This code mainly shows how we annotate a dialogue from AMI and SAMSum using DialoGPT.
conda create -n tfs python=3.7
pip install -r requirements.txt
Firstly, run the following command, you will get a dir loss/samsum/bpe or loss/ami/bpe that stores three files: train_loss.json, valid_loss.json and test_loss.json.
- For SAMSum:
python get_loss.py -d samsum
- For AMI:
python get_loss.py -d ami
Secondly, we recover word-level loss, you will get a dir loss/samsum/word or loss/ami/word
Note that DialoGPT uses BPE to tokenize texts, thus, losses are calculated at the sub-word level.
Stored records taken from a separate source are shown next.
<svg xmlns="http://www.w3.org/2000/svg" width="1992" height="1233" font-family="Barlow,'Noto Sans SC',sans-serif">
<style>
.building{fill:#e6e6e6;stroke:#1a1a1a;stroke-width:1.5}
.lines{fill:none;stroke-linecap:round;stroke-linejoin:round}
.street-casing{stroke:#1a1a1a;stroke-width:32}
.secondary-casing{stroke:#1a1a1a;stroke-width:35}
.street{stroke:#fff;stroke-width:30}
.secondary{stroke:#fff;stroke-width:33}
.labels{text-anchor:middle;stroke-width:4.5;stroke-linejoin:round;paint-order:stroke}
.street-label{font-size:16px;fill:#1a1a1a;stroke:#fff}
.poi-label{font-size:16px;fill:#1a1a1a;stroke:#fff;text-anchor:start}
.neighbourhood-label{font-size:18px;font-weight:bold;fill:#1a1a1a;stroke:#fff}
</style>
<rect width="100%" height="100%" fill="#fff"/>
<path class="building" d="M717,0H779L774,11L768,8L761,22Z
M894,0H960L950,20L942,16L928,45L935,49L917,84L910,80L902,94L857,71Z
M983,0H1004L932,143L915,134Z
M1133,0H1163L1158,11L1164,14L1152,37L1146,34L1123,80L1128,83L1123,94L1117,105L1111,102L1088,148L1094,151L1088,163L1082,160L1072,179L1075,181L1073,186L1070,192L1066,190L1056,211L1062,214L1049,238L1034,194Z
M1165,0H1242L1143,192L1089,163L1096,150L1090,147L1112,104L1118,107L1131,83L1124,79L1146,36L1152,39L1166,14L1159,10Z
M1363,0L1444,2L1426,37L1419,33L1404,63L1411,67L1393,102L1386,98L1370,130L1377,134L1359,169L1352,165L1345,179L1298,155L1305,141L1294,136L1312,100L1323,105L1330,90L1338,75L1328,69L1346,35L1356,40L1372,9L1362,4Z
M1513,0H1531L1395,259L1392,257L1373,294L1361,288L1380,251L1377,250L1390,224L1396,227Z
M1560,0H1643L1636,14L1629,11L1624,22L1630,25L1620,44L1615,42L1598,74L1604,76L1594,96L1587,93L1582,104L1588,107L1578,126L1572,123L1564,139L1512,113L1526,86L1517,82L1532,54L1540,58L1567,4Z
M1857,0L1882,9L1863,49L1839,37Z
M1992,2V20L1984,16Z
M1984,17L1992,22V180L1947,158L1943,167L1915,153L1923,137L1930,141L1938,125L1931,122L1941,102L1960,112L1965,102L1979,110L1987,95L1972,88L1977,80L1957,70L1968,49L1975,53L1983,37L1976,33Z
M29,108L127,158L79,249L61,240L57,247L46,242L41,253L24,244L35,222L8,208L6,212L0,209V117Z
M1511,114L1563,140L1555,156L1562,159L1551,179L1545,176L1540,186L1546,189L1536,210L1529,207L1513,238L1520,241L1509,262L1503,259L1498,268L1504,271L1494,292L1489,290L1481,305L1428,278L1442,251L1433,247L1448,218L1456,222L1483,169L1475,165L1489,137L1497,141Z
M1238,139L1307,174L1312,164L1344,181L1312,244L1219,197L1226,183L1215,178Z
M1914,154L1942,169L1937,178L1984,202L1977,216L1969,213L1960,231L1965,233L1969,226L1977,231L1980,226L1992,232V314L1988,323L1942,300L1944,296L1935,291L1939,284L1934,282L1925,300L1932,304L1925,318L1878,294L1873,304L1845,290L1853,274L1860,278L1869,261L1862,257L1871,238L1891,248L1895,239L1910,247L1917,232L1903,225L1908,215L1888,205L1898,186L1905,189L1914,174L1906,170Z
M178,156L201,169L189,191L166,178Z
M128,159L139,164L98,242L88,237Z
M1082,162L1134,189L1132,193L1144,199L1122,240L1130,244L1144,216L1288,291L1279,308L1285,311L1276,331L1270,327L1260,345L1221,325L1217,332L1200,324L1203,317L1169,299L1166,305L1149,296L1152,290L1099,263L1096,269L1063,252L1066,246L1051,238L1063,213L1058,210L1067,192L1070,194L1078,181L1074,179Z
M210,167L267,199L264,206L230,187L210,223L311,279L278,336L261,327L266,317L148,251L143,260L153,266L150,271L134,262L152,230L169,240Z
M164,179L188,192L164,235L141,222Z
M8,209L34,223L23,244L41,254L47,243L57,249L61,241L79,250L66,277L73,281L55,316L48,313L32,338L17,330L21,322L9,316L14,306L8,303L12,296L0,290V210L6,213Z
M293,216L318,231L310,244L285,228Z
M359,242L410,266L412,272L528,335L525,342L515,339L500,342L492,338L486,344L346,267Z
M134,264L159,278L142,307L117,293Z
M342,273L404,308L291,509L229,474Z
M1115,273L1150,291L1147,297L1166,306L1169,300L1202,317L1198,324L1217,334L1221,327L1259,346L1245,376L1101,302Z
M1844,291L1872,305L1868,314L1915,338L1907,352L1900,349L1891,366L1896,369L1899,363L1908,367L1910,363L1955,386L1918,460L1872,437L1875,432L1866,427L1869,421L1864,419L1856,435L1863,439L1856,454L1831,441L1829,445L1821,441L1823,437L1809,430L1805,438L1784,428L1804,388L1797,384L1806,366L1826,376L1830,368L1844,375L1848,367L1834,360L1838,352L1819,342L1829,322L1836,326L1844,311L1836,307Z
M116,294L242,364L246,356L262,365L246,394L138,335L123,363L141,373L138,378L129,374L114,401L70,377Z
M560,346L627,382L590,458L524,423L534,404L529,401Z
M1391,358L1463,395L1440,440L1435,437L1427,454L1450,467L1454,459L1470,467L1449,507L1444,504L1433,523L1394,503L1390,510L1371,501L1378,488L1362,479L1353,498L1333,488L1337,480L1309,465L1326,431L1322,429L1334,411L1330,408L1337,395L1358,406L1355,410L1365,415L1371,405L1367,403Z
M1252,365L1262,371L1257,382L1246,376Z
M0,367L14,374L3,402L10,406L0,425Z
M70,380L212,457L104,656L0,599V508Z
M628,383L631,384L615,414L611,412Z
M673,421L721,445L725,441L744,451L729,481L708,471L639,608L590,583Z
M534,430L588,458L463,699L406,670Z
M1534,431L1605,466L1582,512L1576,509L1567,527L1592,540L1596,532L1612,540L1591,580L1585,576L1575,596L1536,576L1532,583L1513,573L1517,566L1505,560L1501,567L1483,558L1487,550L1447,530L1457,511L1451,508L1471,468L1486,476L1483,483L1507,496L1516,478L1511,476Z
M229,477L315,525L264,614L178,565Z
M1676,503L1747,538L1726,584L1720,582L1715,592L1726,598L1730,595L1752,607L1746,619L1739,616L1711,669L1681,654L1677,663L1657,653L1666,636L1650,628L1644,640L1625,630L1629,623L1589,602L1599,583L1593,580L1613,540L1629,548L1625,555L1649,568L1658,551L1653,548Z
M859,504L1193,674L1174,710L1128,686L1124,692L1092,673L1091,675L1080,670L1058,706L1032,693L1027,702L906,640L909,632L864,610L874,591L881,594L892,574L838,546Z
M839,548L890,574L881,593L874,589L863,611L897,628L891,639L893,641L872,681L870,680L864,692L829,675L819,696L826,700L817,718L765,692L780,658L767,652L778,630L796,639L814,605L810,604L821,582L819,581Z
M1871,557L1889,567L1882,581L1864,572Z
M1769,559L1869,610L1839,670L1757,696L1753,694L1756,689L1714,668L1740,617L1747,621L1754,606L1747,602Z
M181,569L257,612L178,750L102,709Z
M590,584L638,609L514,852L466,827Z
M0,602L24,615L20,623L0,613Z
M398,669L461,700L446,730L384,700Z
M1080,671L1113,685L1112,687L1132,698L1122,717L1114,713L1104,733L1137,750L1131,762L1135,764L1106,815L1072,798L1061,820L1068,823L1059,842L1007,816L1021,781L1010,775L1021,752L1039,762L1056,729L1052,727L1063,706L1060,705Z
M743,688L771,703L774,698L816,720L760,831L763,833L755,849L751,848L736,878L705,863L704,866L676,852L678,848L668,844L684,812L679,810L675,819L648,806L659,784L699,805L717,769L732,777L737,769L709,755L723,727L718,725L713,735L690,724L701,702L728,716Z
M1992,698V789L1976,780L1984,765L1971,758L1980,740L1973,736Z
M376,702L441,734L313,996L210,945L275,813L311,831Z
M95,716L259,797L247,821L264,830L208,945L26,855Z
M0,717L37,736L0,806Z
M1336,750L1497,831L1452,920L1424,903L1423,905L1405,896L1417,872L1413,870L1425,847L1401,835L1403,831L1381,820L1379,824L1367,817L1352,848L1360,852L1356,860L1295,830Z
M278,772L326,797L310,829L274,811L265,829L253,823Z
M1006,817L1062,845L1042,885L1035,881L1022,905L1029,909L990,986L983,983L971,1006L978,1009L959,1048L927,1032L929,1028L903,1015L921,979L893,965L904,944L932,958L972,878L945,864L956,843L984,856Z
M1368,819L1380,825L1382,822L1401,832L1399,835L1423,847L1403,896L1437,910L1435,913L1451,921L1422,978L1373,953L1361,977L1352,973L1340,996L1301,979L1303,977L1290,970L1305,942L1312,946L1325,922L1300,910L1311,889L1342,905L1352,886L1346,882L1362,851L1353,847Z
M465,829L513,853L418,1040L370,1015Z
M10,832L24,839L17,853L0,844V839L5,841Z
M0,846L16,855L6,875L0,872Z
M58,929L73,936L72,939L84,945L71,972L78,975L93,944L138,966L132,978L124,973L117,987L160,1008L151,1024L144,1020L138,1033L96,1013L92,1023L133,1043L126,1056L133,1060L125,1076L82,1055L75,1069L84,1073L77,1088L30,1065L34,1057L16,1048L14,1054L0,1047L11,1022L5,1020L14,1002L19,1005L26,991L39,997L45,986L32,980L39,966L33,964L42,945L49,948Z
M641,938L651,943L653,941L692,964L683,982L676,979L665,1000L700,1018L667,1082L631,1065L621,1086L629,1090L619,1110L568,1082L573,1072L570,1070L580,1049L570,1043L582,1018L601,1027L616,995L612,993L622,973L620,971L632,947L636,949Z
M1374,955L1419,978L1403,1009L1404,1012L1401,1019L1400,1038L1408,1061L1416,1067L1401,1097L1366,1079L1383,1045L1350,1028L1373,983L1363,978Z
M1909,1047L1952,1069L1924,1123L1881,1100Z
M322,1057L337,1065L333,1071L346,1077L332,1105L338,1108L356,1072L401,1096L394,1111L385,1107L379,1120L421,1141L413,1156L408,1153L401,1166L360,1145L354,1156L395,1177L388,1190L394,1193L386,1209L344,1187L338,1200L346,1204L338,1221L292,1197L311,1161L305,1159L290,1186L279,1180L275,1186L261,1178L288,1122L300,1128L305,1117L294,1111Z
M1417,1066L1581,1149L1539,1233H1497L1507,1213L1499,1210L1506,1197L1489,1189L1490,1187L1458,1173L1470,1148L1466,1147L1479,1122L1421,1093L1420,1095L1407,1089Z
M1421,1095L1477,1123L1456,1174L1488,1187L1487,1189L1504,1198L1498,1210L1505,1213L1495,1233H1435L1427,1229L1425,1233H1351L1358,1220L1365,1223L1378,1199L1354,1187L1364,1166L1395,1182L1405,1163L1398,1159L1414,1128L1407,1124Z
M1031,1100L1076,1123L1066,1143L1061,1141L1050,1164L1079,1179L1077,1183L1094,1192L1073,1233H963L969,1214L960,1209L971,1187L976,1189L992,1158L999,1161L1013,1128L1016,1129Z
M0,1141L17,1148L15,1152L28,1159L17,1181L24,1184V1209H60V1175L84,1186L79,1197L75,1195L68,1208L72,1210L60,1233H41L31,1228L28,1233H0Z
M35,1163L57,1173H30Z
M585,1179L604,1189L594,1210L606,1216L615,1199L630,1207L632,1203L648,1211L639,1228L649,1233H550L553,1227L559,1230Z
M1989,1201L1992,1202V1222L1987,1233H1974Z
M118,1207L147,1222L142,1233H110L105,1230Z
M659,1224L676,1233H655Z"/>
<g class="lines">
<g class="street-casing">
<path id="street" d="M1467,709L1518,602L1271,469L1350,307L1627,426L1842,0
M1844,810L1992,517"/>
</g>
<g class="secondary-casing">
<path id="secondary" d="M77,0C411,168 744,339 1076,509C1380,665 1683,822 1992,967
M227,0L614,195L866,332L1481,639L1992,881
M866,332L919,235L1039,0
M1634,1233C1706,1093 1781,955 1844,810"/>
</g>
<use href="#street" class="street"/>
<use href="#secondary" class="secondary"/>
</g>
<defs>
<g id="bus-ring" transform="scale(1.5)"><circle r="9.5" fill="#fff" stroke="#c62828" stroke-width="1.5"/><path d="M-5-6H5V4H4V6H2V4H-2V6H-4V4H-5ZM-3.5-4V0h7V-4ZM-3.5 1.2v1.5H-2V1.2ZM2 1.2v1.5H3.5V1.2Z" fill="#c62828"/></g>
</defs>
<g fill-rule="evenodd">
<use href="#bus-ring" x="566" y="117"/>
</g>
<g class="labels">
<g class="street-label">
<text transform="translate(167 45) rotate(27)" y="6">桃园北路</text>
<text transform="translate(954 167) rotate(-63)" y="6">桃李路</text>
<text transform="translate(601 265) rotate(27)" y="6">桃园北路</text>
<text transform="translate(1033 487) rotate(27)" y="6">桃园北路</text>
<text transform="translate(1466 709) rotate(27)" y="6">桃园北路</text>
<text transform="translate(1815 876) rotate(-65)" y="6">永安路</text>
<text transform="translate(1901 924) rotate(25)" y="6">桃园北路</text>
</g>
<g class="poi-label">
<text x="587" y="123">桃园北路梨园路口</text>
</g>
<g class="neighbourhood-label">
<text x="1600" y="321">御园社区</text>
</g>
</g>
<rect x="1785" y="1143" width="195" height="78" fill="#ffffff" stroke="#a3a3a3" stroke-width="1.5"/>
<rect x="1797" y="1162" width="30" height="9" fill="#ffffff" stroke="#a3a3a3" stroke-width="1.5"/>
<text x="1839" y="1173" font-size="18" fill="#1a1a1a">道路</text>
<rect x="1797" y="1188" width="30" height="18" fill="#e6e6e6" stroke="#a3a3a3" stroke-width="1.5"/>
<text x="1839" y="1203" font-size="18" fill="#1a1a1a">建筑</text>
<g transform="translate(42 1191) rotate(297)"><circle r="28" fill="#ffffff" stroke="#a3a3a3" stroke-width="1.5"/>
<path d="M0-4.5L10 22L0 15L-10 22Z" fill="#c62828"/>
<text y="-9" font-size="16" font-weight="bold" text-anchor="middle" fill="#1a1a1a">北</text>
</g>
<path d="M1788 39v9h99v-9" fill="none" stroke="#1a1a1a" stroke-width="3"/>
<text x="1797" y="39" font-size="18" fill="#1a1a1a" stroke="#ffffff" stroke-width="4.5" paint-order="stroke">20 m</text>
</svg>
We recover the word-level predicted loss by averaging the losses of multiple sub-words.
- For SAMSum:
python recover_word_loss.py -d samsum
- For AMI:
python recover_word_loss.py -d ami
Run following commands, you will get a dir rep/samsum or rep/ami that stores three files: train_rep.json, valid_rep.json and test_rep.json.
- For SAMSum:
python get_representation_samsum.py
- For AMI:
python get_representation_ami.py
Run following commands, you will get a dir rep/samsum/sim or rep/samsum/sim that stores three files: train_sim.json, valid_sim.json and test_sim.json.
- For SAMSum:
python cosine_sim.py -d samsum
- For AMI:
python cosine_sim.py -d ami
Run following commands, you will get a dir data/samsum/final or data/ami/final that stores final output files.
- For SAMSum:
python annotate.py -d samsum
- For AMI:
python annotate.py -d ami